18 - Sakarya
Published online by Cambridge University Press: 18 November 2022
Summary
The Greek army launched what they expected to be their final campaign against the Nationalists in June of 1921. They rapidly advanced as the Turks fell back to a position near their capital, Ankara. There they held the Greeks (Battle of the Sakarya, 23 August to 13 September 1921). The Greeks retreated, badly beaten, but the exhausted Turks were not yet able to press the attack against them. In a memorandum of 7 October 1921, Curzon wrote that the time had come for further mediation between the Greeks and Turks, because both sides were exhausted, a stalemate. He did not foresee that the Greeks could be driven from the positions to which they had fallen back after the Sakarya defeat. Curzon was willing to give very little to the Turks; his proposed terms were similar to those that had been previously on offer: only a slightly increased portion of Eastern Thrace over that allowed in the Sèvres Treaty was to be Turkish, Edirne would remain Greek, Allied ‘advisors’ would oversee Turkish government ministries and an autonomous İzmir would be under a Greek governor.
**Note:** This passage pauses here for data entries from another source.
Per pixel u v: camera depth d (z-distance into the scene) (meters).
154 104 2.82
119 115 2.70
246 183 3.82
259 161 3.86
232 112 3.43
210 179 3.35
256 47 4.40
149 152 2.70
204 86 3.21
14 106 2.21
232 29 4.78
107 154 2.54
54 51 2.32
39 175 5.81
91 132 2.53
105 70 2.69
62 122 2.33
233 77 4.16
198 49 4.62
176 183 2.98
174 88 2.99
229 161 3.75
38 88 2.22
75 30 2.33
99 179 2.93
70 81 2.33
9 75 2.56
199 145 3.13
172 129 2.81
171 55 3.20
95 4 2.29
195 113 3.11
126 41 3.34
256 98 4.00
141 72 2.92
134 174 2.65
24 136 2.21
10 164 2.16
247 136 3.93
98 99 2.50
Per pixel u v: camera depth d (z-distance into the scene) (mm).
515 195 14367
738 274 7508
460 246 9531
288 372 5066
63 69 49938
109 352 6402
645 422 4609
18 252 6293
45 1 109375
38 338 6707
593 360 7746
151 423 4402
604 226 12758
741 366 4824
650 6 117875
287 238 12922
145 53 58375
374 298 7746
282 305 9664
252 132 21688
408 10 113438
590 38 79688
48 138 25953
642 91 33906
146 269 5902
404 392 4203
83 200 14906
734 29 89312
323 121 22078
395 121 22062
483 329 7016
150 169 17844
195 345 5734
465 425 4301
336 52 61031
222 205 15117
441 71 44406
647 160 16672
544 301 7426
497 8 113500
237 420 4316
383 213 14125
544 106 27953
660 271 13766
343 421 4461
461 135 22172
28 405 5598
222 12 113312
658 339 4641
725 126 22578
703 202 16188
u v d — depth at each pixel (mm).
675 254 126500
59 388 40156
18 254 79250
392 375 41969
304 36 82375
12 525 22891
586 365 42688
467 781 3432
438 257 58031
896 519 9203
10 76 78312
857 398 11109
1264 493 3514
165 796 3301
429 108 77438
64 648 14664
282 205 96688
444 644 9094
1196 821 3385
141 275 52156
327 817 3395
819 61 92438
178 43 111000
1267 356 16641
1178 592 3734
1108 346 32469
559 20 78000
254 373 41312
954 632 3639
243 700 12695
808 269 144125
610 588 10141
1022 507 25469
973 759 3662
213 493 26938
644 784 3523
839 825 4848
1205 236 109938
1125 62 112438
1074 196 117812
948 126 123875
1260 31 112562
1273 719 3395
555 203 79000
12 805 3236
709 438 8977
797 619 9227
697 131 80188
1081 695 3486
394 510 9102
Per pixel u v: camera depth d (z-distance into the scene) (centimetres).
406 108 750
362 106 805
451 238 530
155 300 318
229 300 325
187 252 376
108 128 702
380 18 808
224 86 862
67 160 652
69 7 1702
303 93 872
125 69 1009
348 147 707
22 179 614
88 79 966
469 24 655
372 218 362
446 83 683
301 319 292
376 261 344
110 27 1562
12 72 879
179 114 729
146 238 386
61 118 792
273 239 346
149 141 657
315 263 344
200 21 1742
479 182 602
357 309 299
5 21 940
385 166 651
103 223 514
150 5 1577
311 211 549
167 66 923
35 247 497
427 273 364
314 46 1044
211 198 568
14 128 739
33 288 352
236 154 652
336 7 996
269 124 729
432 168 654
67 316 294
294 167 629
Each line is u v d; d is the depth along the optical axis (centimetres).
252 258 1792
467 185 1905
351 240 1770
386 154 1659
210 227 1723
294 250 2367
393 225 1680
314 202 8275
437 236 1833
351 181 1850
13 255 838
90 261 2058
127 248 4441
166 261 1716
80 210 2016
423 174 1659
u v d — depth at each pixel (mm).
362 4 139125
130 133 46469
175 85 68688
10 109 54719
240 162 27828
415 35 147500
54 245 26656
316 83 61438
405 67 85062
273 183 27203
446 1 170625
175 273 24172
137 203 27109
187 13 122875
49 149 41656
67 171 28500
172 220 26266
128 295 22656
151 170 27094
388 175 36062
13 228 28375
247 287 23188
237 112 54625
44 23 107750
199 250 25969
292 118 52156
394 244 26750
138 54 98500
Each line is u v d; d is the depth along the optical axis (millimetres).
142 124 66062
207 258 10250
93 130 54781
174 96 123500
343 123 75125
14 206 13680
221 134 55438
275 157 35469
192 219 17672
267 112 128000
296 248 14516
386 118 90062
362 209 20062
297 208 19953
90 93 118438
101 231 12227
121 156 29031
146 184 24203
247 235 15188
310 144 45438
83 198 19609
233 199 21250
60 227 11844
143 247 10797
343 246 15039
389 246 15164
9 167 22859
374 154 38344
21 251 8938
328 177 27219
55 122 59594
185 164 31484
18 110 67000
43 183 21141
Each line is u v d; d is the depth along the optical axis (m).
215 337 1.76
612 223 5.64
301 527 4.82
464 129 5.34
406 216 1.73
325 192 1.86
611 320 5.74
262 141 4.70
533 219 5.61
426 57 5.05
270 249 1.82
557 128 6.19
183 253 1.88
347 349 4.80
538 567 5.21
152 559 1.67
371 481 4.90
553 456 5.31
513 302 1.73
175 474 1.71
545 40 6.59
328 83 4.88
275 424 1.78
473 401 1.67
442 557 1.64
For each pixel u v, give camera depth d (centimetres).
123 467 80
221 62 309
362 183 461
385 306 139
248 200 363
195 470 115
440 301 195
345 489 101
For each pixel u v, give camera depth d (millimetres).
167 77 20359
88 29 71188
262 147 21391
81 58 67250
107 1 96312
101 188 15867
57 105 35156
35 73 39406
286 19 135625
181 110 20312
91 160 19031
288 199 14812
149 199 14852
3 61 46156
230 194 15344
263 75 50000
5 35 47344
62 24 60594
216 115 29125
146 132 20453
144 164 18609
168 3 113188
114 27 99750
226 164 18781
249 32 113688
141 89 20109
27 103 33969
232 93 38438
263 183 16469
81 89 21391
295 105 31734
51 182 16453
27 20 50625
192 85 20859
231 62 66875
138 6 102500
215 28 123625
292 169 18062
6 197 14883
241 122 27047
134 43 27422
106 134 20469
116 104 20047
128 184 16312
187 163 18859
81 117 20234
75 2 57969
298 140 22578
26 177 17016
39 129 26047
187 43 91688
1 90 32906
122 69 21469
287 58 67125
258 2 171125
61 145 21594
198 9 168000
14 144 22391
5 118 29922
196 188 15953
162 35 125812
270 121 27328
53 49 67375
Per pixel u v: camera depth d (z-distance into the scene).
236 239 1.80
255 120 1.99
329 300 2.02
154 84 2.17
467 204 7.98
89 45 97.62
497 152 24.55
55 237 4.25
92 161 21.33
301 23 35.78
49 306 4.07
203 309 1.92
Curzon proposed a purely Allied conference that would set terms to be given to the Greeks and Turks. The Allies would remain in charge, preparing terms for acceptance by the belligerents.
For the Greeks, their failure to defeat the Turkish Nationalists changed everything. The London Accords now looked much better to them. The Greeks told the British in November 1921 that they were now willing to place Greek interests in the hands of Great Britain. They would accept British mediation over İzmir, but not Thrace. Lloyd George met secretly with a Greek delegation in London, assuring Prime Minister Gounaris that he would do all he could for the Greeks in any peace negotiations. In a more public meeting, Curzon told Gounaris that he would work for a solution as close as possible to that arrived at in the previous conference: İzmir to be an autonomous province under a Christian governor, and Thrace to be as provided for in the Sèvres Treaty, with some minor border rectification. Gounaris found that acceptable, as well he might.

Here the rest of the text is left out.